El Dr. Jordi Júlvez, coautor del trabajo, diría por su parte: “El paracetamol podría ser perjudicial para el desarrollo neurológico por varias razones. En primer lugar el paracetamol alivia el dolor al actuar sobre los receptores de cannabinoides del cerebro y dado que éstos ayudan normalmente a determinar cómo las neuronas maduran y se conectan entre sí podría alterar esos procesos. Y también puede afectar al desarrollo del sistema inmune, ser directamente tóxico para los fetos ya que no tienen la misma capacidad de los adultos para metabolizar el fármaco o deberse al estrés oxidativo que provoca su ingesta”.
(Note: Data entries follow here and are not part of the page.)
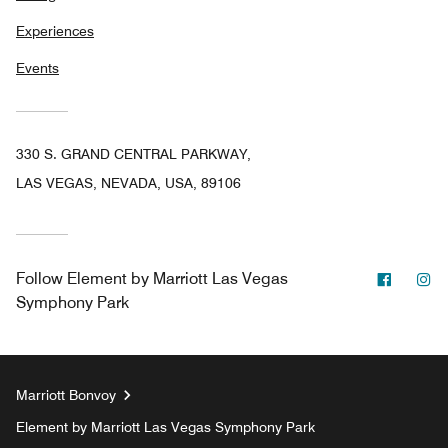
Experiences
Events
330 S. GRAND CENTRAL PARKWAY,
LAS VEGAS, NEVADA, USA, 89106
Facebo
In
Follow
Element by Marriott Las Vegas
Symphony Park
Marriott Bonvoy
Element by Marriott Las Vegas Symphony Park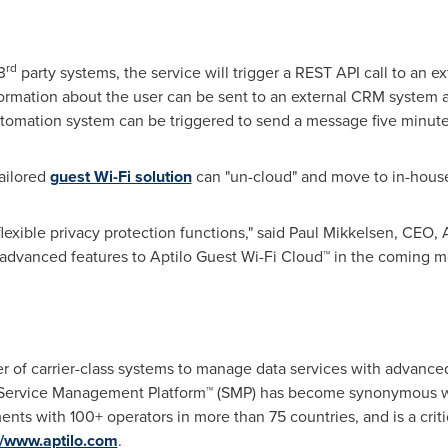
rd
3
party systems, the service will trigger a REST API call to an ext
formation about the user can be sent to an external CRM system a
utomation system can be triggered to send a message five minutes 
ailored
guest Wi-Fi solution
can "un-cloud" and move to in-house
lexible privacy protection functions," said
Paul Mikkelsen
, CEO, A
 advanced features to Aptilo Guest Wi-Fi Cloud™ in the coming m
er of carrier-class systems to manage data services with advanced
lo Service Management Platform™ (SMP) has become synonymous 
ents with 100+ operators in more than 75 countries, and is a crit
//www.aptilo.com
.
Los investigadores son prudentes y entienden que hay que hacer más investigaciones pero lo cierto es que sobre el paracetamol hay numerosos trabajos. Sugerimos al lector que lea en nuestra web –www.dsalud.com– el artículo que sobre él apareció en el nº 106 de la revista y comprobará que si bien a las dosis adecuadas no afecta normalmente ni a la mucosa gástrica,  ni a la coagulación sanguínea, ni a los riñones no deben tomarlo las personas con problemas hepáticas o insuficiencia renal, las embarazadas, los alcohólicos, los bebedores habituales o quienes sufren de desnutrición. Lo advierte el propio prospecto. Y que jamás debe ingerirse si se ha tomado alcohol antes o va a hacerse después. Además puede producir,  aunque sea en raras ocasiones, desde malestar general hasta problemas hepáticos y renales, erupciones cutáneas, dermatitis alérgica, urticaria, ictericia, hipoglucemia, trombocitopenia, agranulocitosis, leucopenia, neutropenia, anemia hemolítica, hipotensión y piuria estéril pudiendo llegar en los casos más graves a un shock anafiláctico que conduzca a la muerte.

Y por lo que al embarazo se refiere se constató hace ya años que el consumo de paracetamol, especialmente en el primer trimestre de gestación, aumenta el riesgo de que al nacer los niños tengan problemas respiratorios o desarrollen asma en los primeros siete años de vida.